**EXERCISE DETAILS:**
Give only the number of lines in the following entries where "imbalance" appears.

*** Block opens ***

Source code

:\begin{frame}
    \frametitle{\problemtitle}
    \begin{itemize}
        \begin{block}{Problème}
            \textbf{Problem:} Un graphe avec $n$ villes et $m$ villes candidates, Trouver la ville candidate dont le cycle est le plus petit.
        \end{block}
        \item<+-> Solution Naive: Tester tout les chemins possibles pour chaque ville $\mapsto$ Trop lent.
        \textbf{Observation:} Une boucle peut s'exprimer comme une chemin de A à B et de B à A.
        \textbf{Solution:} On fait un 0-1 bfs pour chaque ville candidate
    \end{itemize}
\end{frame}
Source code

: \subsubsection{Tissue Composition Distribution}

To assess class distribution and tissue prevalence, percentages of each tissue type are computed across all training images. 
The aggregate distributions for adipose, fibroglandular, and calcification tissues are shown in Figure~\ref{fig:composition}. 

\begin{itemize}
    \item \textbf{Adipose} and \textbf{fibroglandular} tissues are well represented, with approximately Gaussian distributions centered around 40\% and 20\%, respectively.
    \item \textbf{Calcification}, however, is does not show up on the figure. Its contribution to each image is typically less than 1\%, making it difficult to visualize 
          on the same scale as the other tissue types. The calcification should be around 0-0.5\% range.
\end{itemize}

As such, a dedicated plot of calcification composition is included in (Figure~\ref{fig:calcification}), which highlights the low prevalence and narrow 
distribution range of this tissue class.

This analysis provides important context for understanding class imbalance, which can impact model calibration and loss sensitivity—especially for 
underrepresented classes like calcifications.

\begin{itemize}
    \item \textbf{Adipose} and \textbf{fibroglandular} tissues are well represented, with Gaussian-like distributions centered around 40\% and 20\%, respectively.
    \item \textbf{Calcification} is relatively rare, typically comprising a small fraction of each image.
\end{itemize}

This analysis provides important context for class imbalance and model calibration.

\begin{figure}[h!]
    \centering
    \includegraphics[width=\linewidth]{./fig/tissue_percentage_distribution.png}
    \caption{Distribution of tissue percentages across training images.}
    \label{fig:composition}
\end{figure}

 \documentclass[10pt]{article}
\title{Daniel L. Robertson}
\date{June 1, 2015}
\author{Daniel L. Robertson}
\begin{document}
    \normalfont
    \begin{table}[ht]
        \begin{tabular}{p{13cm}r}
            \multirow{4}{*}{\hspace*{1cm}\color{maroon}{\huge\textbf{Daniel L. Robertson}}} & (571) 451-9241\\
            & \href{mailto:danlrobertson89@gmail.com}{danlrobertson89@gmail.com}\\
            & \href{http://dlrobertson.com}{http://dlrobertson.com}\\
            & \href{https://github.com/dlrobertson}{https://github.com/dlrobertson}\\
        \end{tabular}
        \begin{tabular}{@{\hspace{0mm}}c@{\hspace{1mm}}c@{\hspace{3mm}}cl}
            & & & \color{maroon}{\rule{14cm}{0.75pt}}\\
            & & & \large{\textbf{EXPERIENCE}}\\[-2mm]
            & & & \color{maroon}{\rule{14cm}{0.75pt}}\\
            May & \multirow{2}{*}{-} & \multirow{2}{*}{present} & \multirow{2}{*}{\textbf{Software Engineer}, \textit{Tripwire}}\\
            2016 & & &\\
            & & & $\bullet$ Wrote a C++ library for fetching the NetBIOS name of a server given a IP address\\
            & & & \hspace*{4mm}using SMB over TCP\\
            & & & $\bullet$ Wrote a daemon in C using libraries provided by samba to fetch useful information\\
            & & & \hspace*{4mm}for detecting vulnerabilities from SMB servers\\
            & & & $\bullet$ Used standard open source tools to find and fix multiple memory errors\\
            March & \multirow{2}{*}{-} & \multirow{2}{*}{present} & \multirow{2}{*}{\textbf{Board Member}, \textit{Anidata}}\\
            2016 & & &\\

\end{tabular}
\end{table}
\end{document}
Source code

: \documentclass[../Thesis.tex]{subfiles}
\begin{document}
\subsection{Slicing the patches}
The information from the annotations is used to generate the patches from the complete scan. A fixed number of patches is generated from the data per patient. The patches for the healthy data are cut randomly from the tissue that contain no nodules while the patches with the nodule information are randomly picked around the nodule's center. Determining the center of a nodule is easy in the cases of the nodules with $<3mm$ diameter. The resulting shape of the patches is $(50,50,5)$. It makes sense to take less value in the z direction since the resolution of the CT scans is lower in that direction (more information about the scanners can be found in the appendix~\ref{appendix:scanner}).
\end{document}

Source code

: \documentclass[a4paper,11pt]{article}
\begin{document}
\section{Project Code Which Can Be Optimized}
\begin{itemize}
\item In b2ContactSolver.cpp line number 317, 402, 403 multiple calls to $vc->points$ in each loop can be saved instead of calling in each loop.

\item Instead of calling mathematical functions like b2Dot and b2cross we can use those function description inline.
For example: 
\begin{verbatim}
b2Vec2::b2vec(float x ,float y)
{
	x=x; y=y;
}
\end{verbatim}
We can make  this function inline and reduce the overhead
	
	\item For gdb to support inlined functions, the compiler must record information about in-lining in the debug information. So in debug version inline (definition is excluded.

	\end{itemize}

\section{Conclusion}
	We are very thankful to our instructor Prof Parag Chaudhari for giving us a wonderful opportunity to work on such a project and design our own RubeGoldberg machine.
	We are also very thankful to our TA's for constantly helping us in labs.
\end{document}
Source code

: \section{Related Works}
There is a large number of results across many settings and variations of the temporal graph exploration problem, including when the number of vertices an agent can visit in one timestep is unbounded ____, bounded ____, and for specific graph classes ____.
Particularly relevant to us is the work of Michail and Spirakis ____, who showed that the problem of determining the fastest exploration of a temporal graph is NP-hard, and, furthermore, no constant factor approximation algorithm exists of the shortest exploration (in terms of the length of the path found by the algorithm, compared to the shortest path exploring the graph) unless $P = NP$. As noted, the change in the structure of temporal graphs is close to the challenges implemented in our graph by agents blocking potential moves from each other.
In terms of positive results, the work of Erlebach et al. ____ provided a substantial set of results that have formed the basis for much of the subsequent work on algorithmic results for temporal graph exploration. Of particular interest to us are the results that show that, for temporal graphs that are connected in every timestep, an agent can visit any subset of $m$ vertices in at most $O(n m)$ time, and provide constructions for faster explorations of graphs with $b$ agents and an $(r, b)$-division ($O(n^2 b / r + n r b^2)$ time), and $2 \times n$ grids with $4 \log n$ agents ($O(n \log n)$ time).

*** Block closes ***

**WRITTEN SOLUTION:**
2